前回に続き、Tくんとのやりとりです。
さて、宿題はやってきた?なぜ、デザイン会社に勤めないの?っていう話題。
「うーーん。考えてこなかった。。」
では、前回のおさらい。
学校を卒業するということは、この学生の役割がなくなるということ。毎日土日の生活だとどうだろうねー。
「うーーん。暇?」
うん。そうかも。でもね、正直あんまり考えられないでしょ。お腹がいっぱいの時に、何?食べたいって聞かれても、答えられないよね。それと同じで、今も、学生の役割で充実しているから、それほど、考えられないのかもね。
でもねー。今度は、お腹がすいたときに、「お腹がすきましたー」っていって、そこに、コックはいるだろうか?
それと、みんなの場合は、大衆食堂の料理人ではなくて、みんなのお腹を満たすには、三つ星レストランのシェフが必要なんだよね。
ここまでが、前回のおさらい。
八雲養護学校を選んだ理由は?
「前の学校では、いろいろとあきらめていた。ここだといろいろと出来るかなって。
八養に来てみて初めてスポーツが出来ることがわかった。」
前回、学校を卒業して、家に帰っても、出来ることがないから、病院に継続して入院するっていっていたけど、これでは、高校の時の転入の条件となんら変わらないよねー。
「う。。ううん」
いっそのこと、函館でデザイン会社で勤めては?
「い。。いやー」
なんで?
「うーーん。。うまく言えない。。」
学校を卒業して、継続して病院で生活している先輩って多いよね。でもね。
何で、自分がここの八雲にいるのかって、答えられる人ってそういないんだよ。
多いのが、消去法。
家に帰れないから、ここにいる。って答える人。もしくは、帰ってもすることがないから、ここにいるって答える方のほうがどちらかというと多いかな。
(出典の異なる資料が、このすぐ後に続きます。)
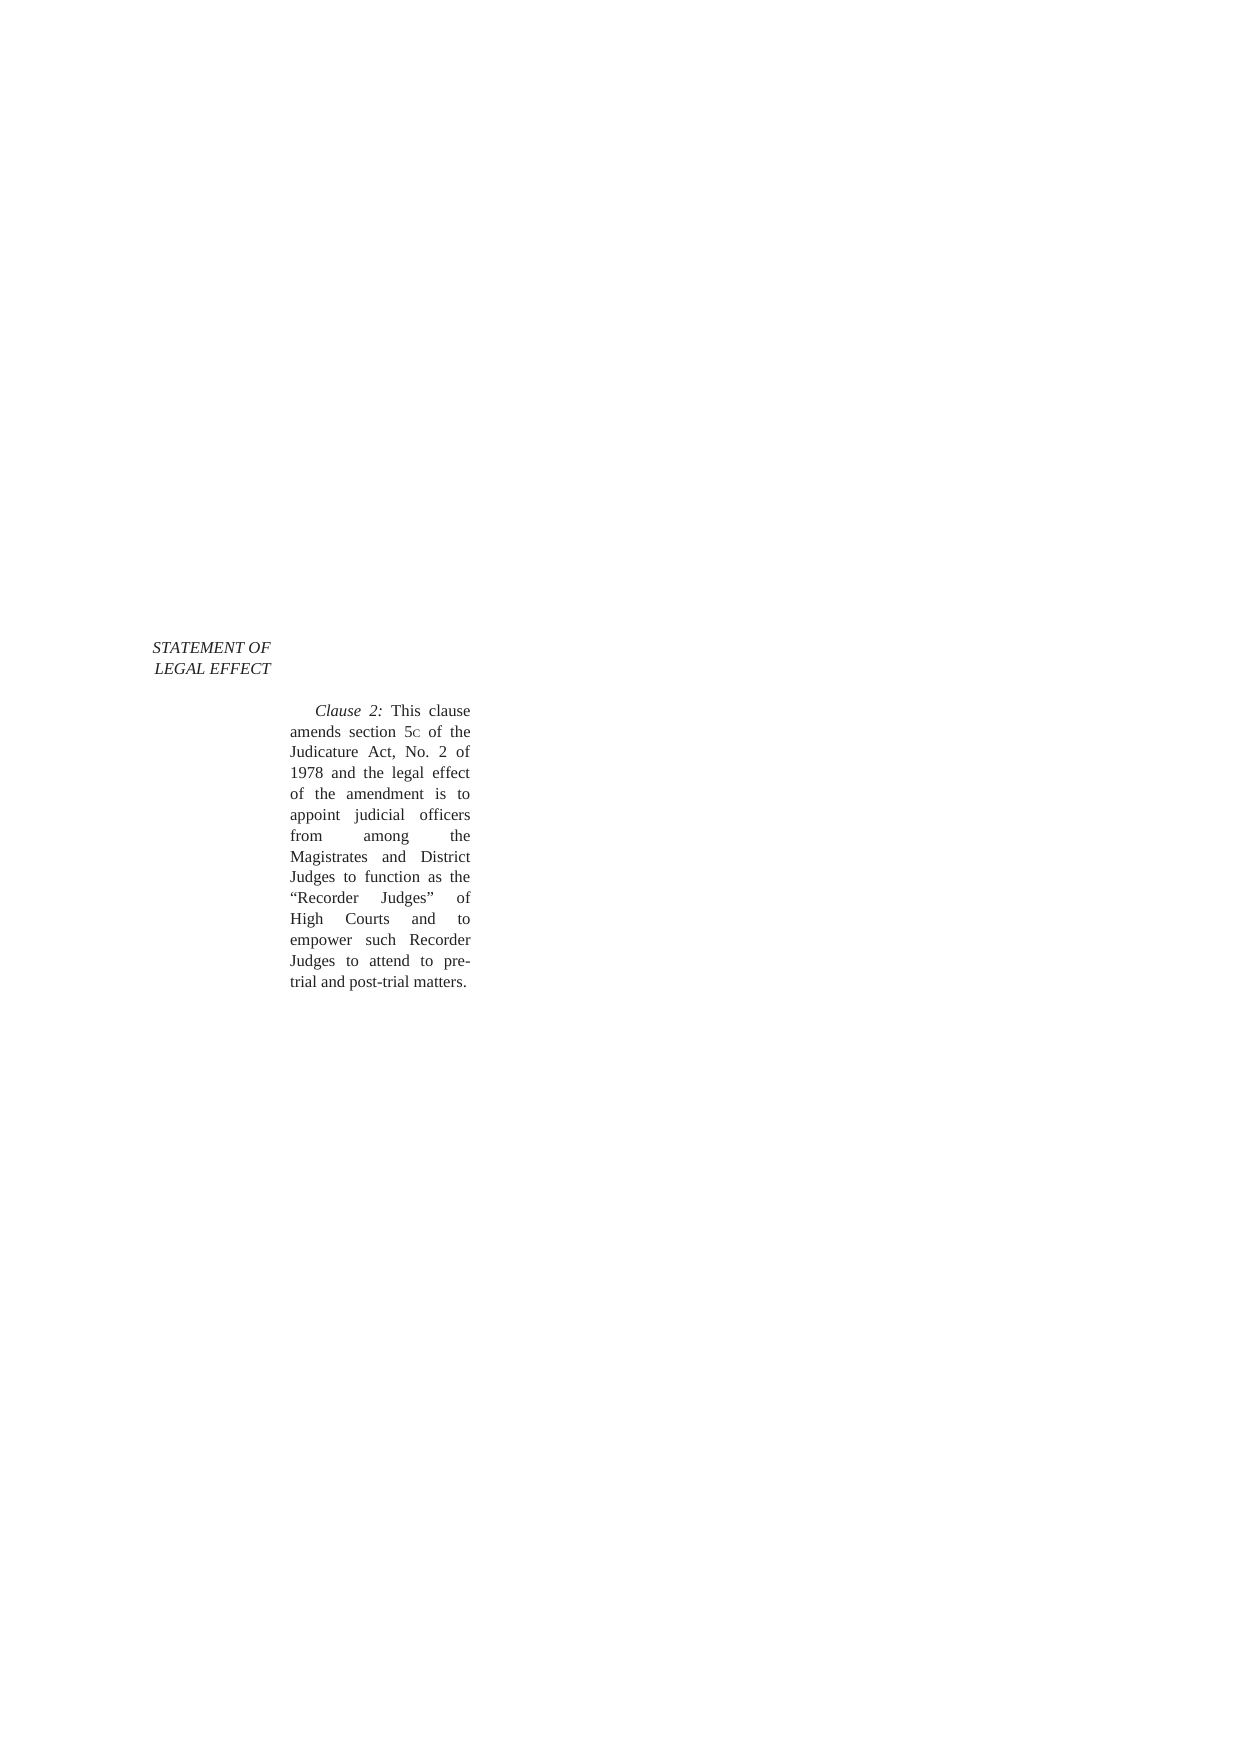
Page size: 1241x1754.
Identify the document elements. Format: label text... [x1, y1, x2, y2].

text Clause 2: This clause amends section 5C of the Judicature Act, No. 2 of 1978 and the legal effect of the amendment is to appoint judicial officers from among the Magistrates and District Judges to function as the “Recorder Judges” of High Courts and to empower such Recorder Judges to attend to pre-trial and post-trial matters. [290, 699, 470, 991]
text STATEMENT OF LEGAL EFFECT [150, 638, 270, 678]
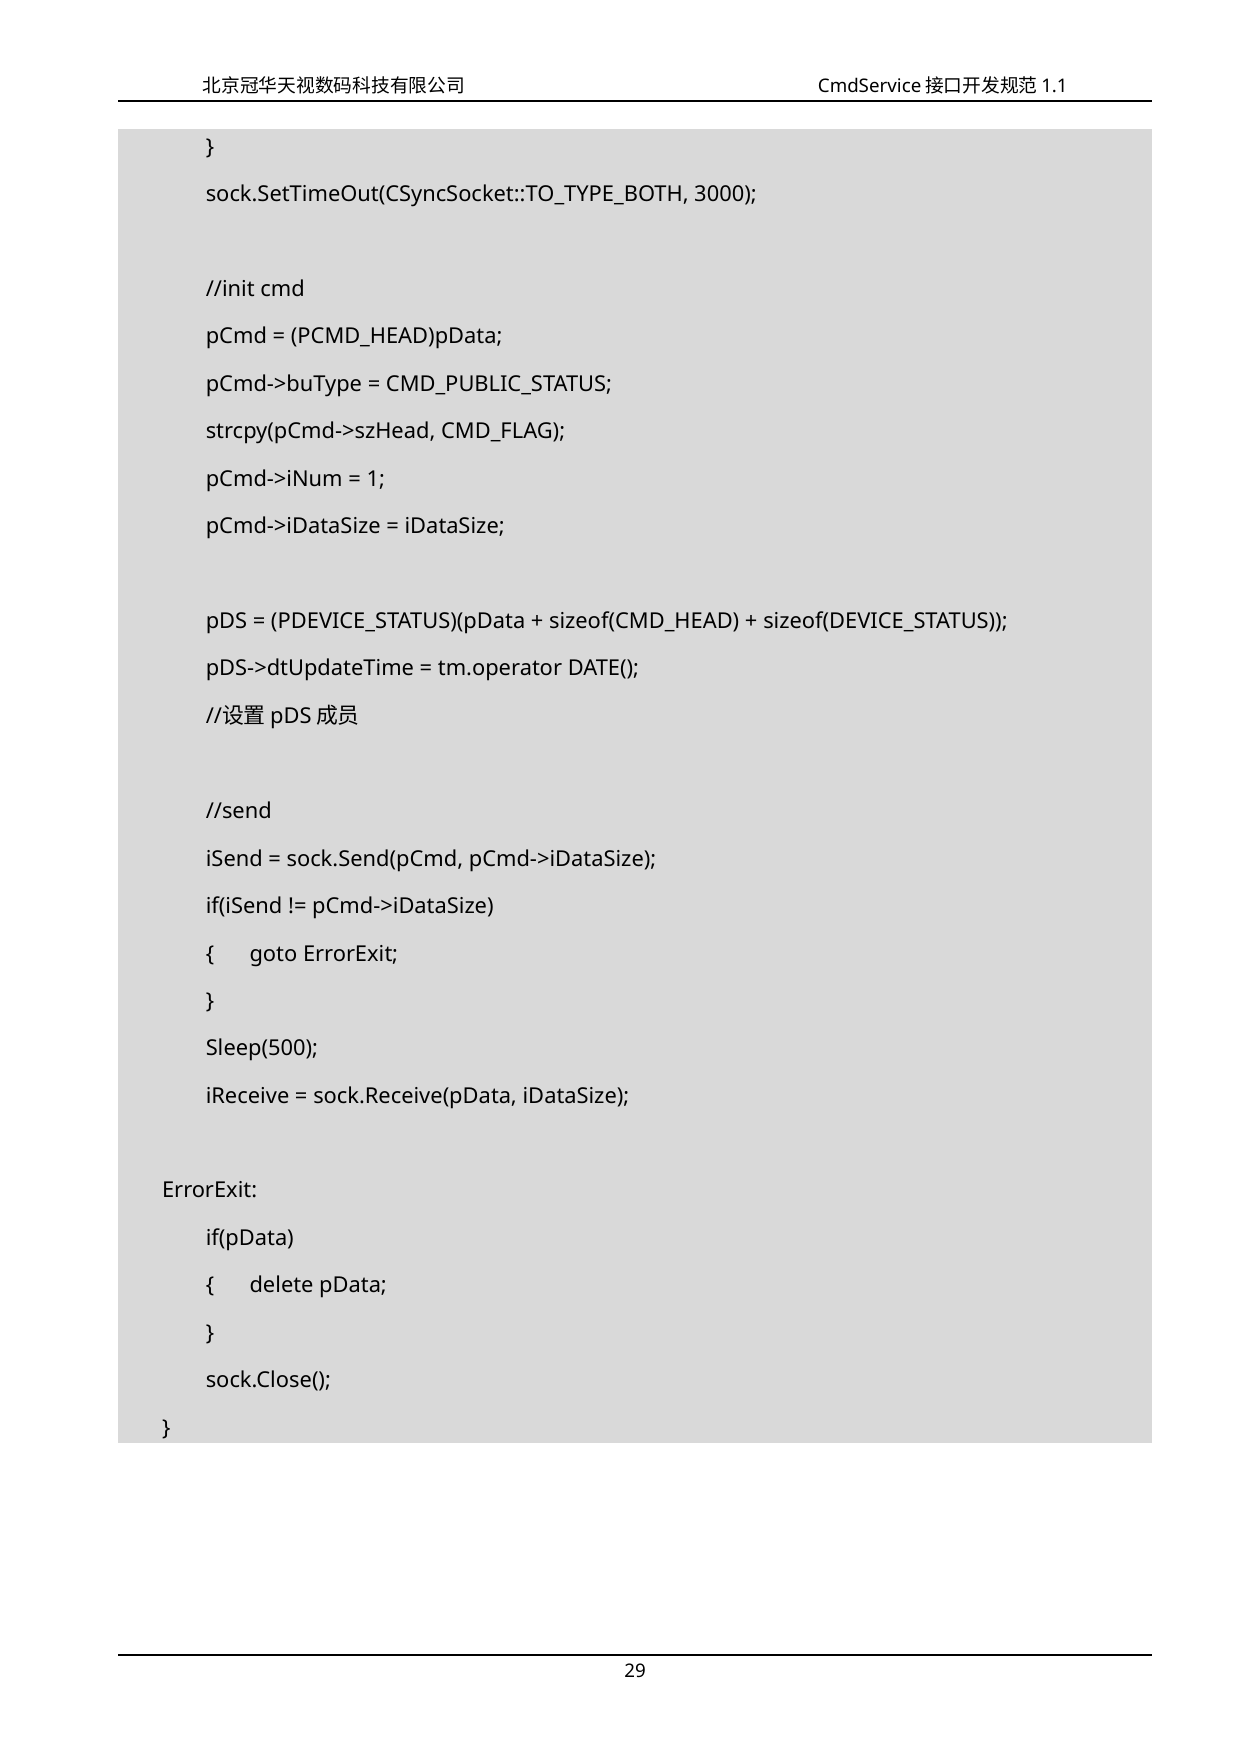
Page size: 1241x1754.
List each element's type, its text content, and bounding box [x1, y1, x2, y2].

text //init cmd [118, 272, 1152, 304]
text sock.Close(); [118, 1363, 1152, 1395]
text pCmd->iDataSize = iDataSize; [118, 509, 1152, 541]
text pCmd->buType = CMD_PUBLIC_STATUS; [118, 366, 1152, 399]
text iSend = sock.Send(pCmd, pCmd->iDataSize); [118, 841, 1152, 874]
text } [118, 1410, 1152, 1443]
text iReceive = sock.Receive(pData, iDataSize); [118, 1078, 1152, 1111]
text { delete pData; [118, 1268, 1152, 1300]
text if(iSend != pCmd->iDataSize) [118, 889, 1152, 921]
text strcpy(pCmd->szHead, CMD_FLAG); [118, 414, 1152, 446]
text } [118, 1315, 1152, 1348]
text pCmd->iNum = 1; [118, 461, 1152, 494]
text } [118, 983, 1152, 1016]
text Sleep(500); [118, 1031, 1152, 1063]
text } [118, 129, 1152, 162]
text //send [118, 794, 1152, 826]
text pDS = (PDEVICE_STATUS)(pData + sizeof(CMD_HEAD) + sizeof(DEVICE_STATUS)); [118, 603, 1152, 636]
text sock.SetTimeOut(CSyncSocket::TO_TYPE_BOTH, 3000); [118, 177, 1152, 209]
text //设置pDS成员 [118, 698, 1152, 731]
text ErrorExit: [118, 1173, 1152, 1206]
text pDS->dtUpdateTime = tm.operator DATE(); [118, 651, 1152, 683]
text pCmd = (PCMD_HEAD)pData; [118, 319, 1152, 352]
text if(pData) [118, 1221, 1152, 1253]
text { goto ErrorExit; [118, 936, 1152, 969]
ここで、生活している理由を、マイナス的なイメージで、しょうがないからと、捉えていることが多いんだよね。
高校一年生のときと、今で変わったことある?
「呼吸器をつけた。」
そうだね。病院は、そうした医療の場所。
では、質問。歯が痛いときは、歯科。目は眼科、では、呼吸は何科?
「えーー。呼吸器科」
そう。函館にも、呼吸器科ってあるよね。じゃあ、函館のデザイン会社に就職して、
呼吸器科がある病院に通えばいいんじゃない?
「え・・えー。」
うん。ちょっと、まだわからないかー。みんなは、介護と、呼吸の問題だけじゃないよね。
栄養や、循環器、もしくは、リハビリ・教育など、いろんな支援の中でバランス良く生活しているんだよね。実は、このバランスというのが一番大切であり、大変なんだ。
一つ一つの診療する科はあるとしても、筋ジスのバランスを見ることが出来なければ、当然、副作用が出てしまう。先ほど、シェフが必要だっていったよね。
筋ジスでは、大衆食堂の集まりではなく、フルコースを描けるシェフでなくては、満腹にはならないんだよ。食べ合わせが悪ければ、お腹を壊すと一緒でね。
「あーー」
後は、呼吸をはじめとする筋ジスの高度医療は、まだどこでもというわけにはいかないんだ。だから、筋ジスだから、しょうがないんじゃないではなく、そうした医療を希望して、病院を選ぶことになるよね。
「うん。」
そこが大事なところ。何も考えないで、しょうがないと、すましてしまうのでは、そこから何も始まらないからね。少しは、なにが問題なのかが整理できてきたかな?
では、次の質問。
八雲病院を医療の拠点として、デザイン会社に勤めてみては?
「えーー。うーーん。」
さて、時間になったので、この続きは、また今度。